> [Requirement]:
Format the lines of the rows below as a Markdown table with the columns "No." and "Line", numbering each line and leaving out blank lines. Leave the pictures out of the table.

[Chart-based quiz rows]
***

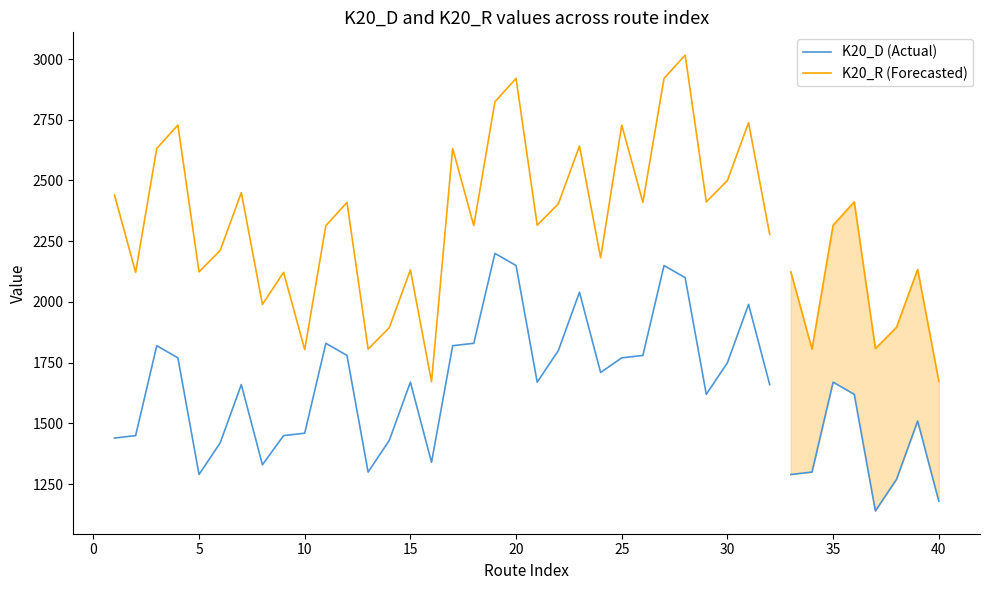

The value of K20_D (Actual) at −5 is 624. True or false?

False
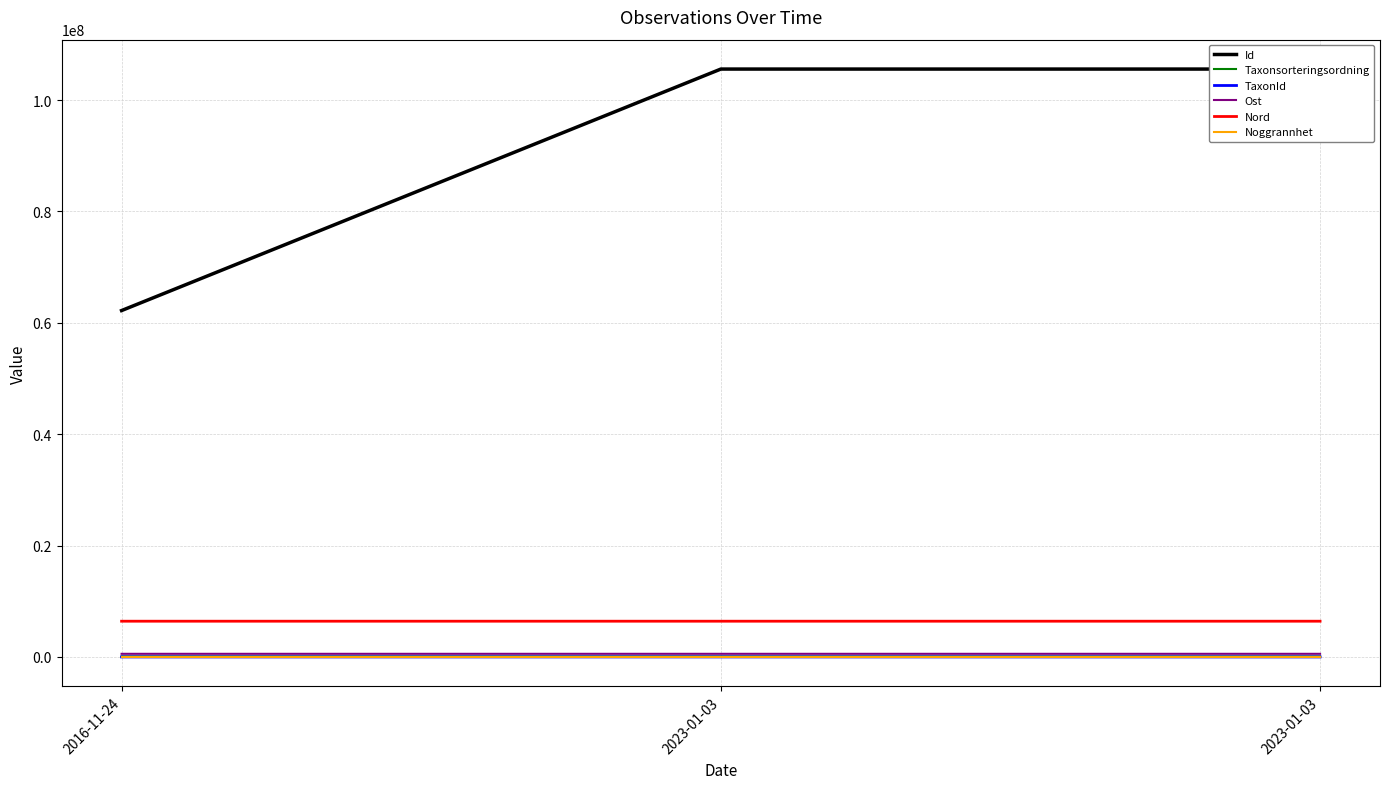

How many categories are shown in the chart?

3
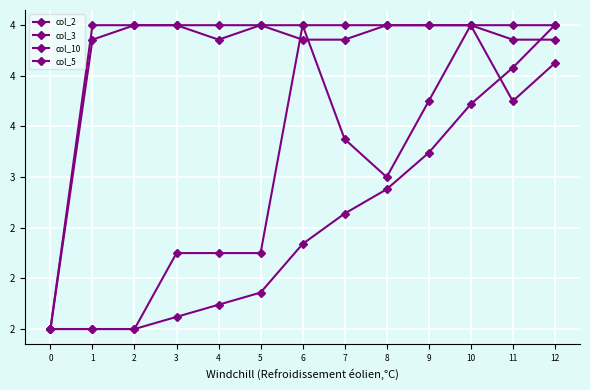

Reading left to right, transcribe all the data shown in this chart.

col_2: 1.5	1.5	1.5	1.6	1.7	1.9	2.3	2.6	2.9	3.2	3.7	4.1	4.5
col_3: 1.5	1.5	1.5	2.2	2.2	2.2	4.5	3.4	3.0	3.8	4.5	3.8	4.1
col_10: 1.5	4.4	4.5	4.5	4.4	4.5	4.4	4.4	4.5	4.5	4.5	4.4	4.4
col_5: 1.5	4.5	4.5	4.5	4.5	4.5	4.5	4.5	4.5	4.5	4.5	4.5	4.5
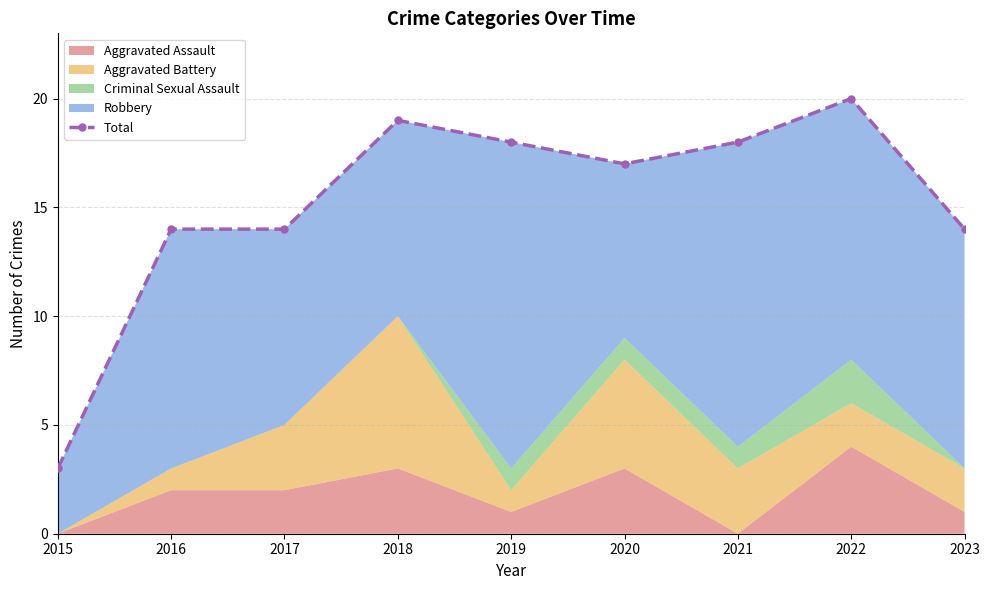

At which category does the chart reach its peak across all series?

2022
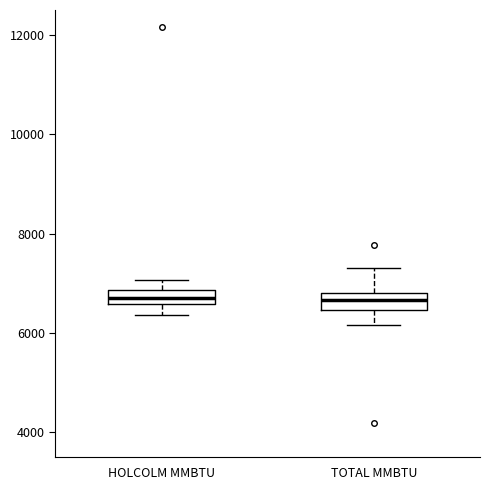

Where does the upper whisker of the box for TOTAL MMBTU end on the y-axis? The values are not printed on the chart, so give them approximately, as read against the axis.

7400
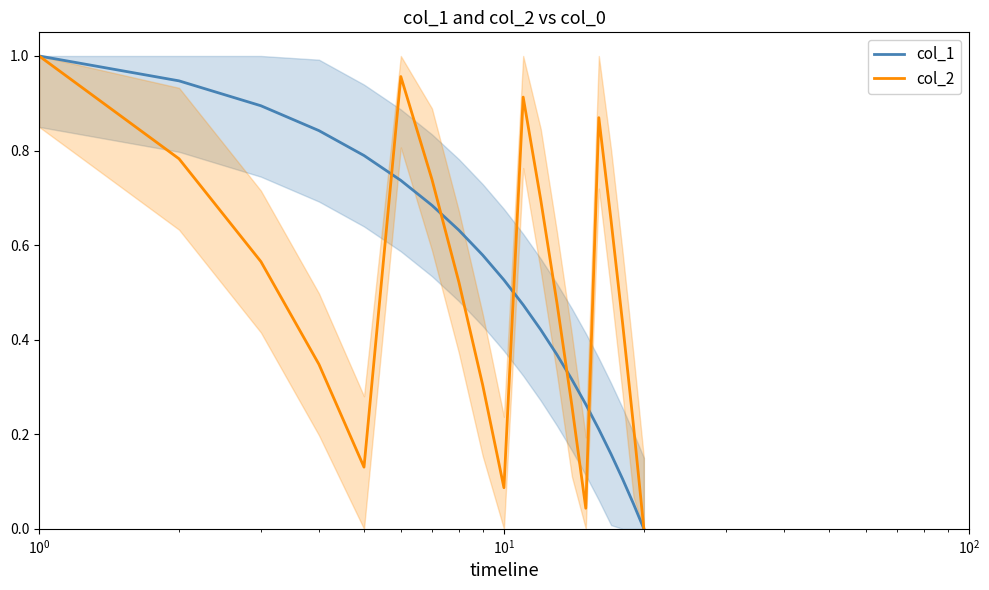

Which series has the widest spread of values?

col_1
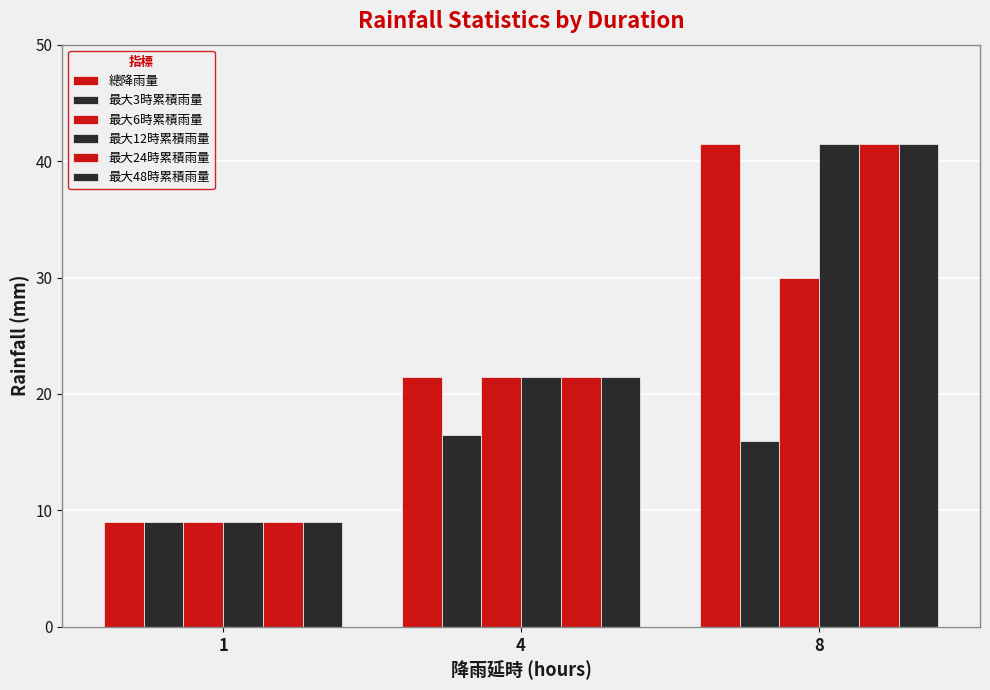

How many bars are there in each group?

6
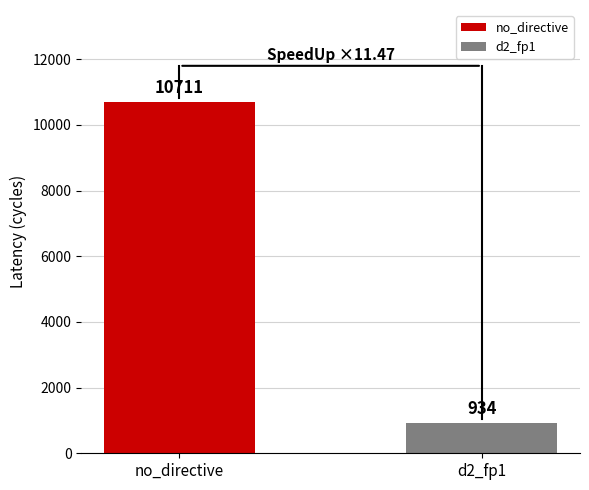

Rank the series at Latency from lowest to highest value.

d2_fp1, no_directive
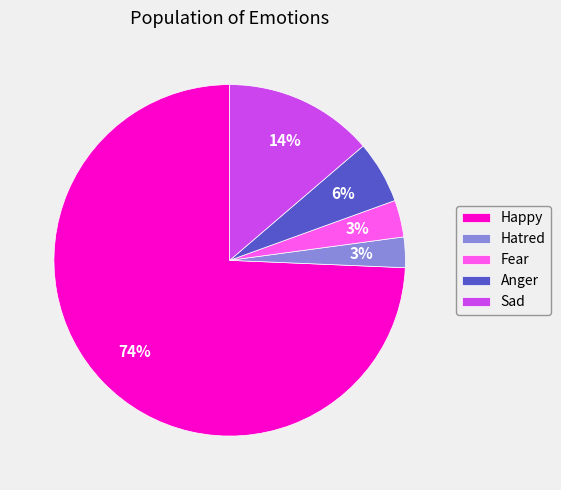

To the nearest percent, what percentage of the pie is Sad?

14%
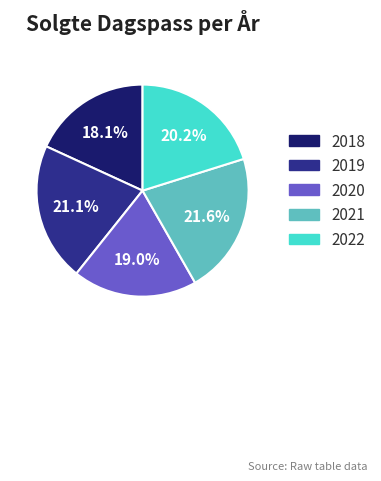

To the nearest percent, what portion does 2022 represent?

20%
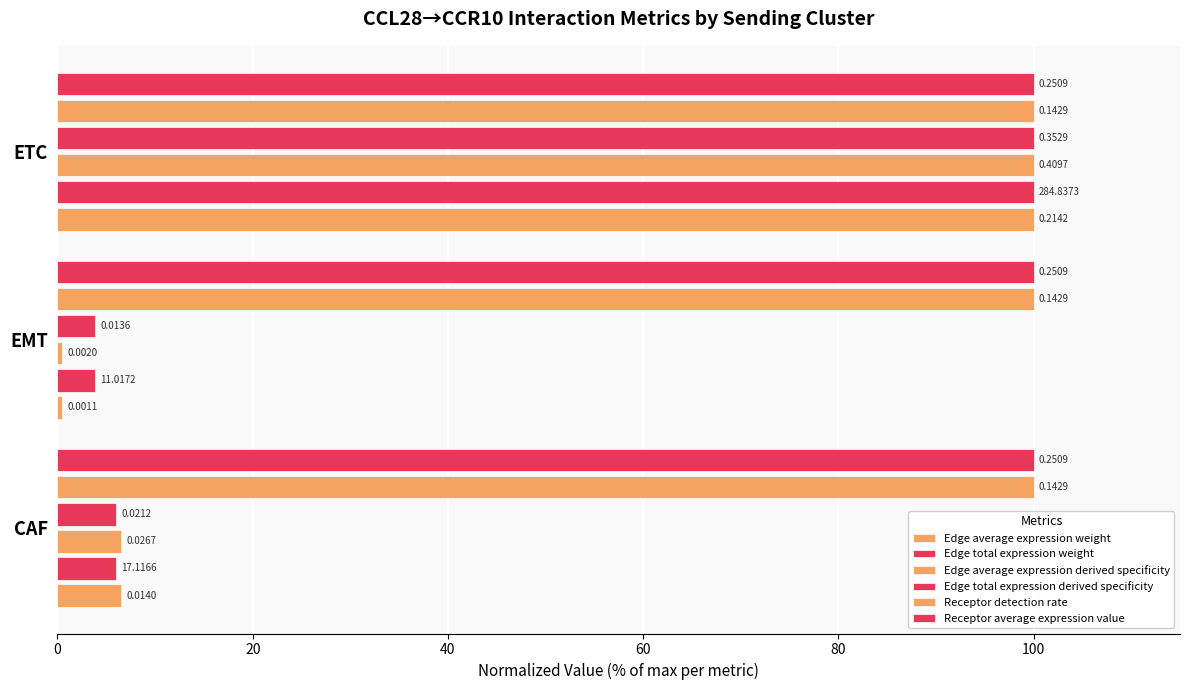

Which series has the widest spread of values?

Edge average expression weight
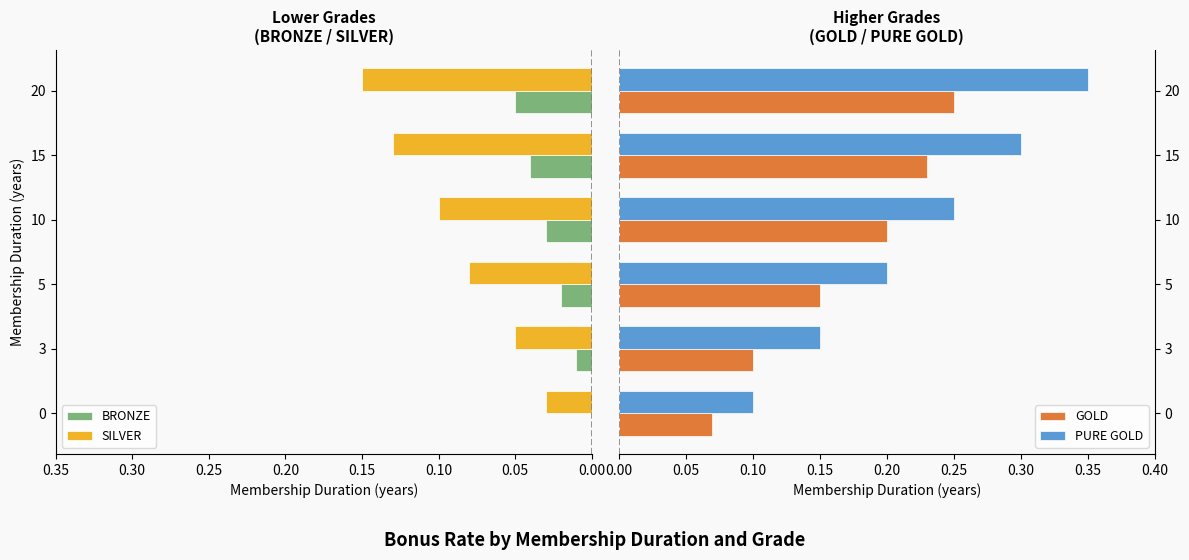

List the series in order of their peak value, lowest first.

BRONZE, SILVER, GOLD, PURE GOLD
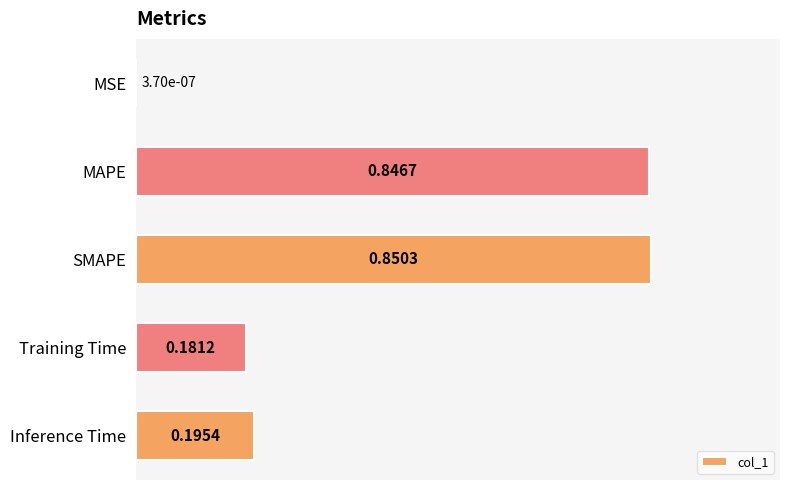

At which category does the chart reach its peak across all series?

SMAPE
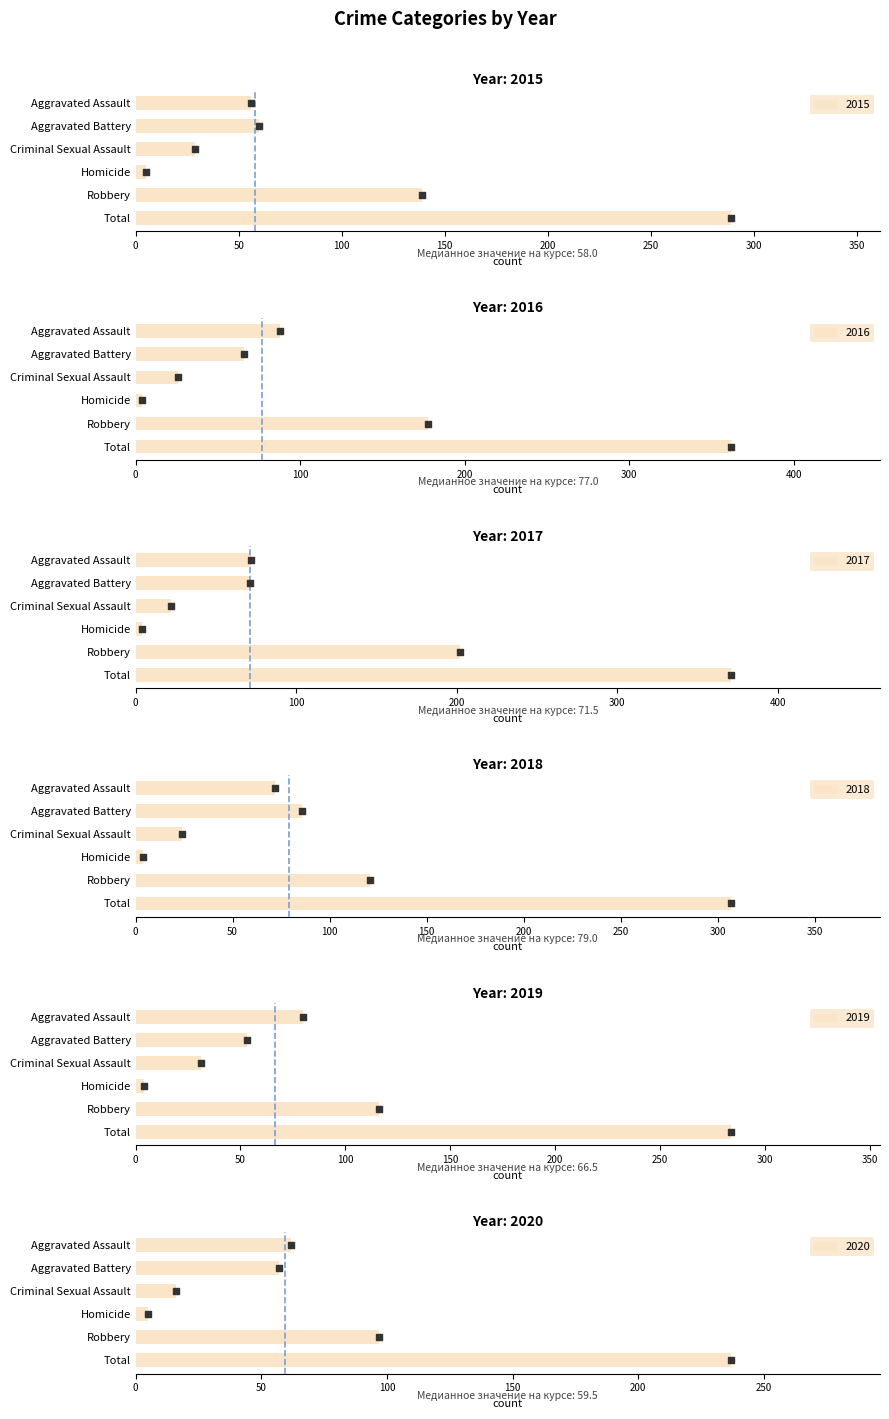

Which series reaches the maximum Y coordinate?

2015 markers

***

> [Response]:
| No. | Line |
|---|---|
| 1 | The value of K20_D (Actual) at −5 is 624. True or false? |
| 2 | False |
| 3 | How many categories are shown in the chart? |
| 4 | 3 |
| 5 | Reading left to right, transcribe all the data shown in this chart. |
| 6 | col_2: 1.5	1.5	1.5	1.6	1.7	1.9	2.3	2.6	2.9	3.2	3.7	4.1	4.5 |
| 7 | col_3: 1.5	1.5	1.5	2.2	2.2	2.2	4.5	3.4	3.0	3.8	4.5	3.8	4.1 |
| 8 | col_10: 1.5	4.4	4.5	4.5	4.4	4.5	4.4	4.4	4.5	4.5	4.5	4.4	4.4 |
| 9 | col_5: 1.5	4.5	4.5	4.5	4.5	4.5	4.5	4.5	4.5	4.5	4.5	4.5	4.5 |
| 10 | At which category does the chart reach its peak across all series? |
| 11 | 2022 |
| 12 | Where does the upper whisker of the box for TOTAL MMBTU end on the y-axis? The values are not printed on the chart, so give them approximately, as read against the axis. |
| 13 | 7400 |
| 14 | Which series has the widest spread of values? |
| 15 | col_1 |
| 16 | How many bars are there in each group? |
| 17 | 6 |
| 18 | Rank the series at Latency from lowest to highest value. |
| 19 | d2_fp1, no_directive |
| 20 | To the nearest percent, what percentage of the pie is Sad? |
| 21 | 14% |
| 22 | To the nearest percent, what portion does 2022 represent? |
| 23 | 20% |
| 24 | Which series has the widest spread of values? |
| 25 | Edge average expression weight |
| 26 | List the series in order of their peak value, lowest first. |
| 27 | BRONZE, SILVER, GOLD, PURE GOLD |
| 28 | At which category does the chart reach its peak across all series? |
| 29 | SMAPE |
| 30 | Which series reaches the maximum Y coordinate? |
| 31 | 2015 markers |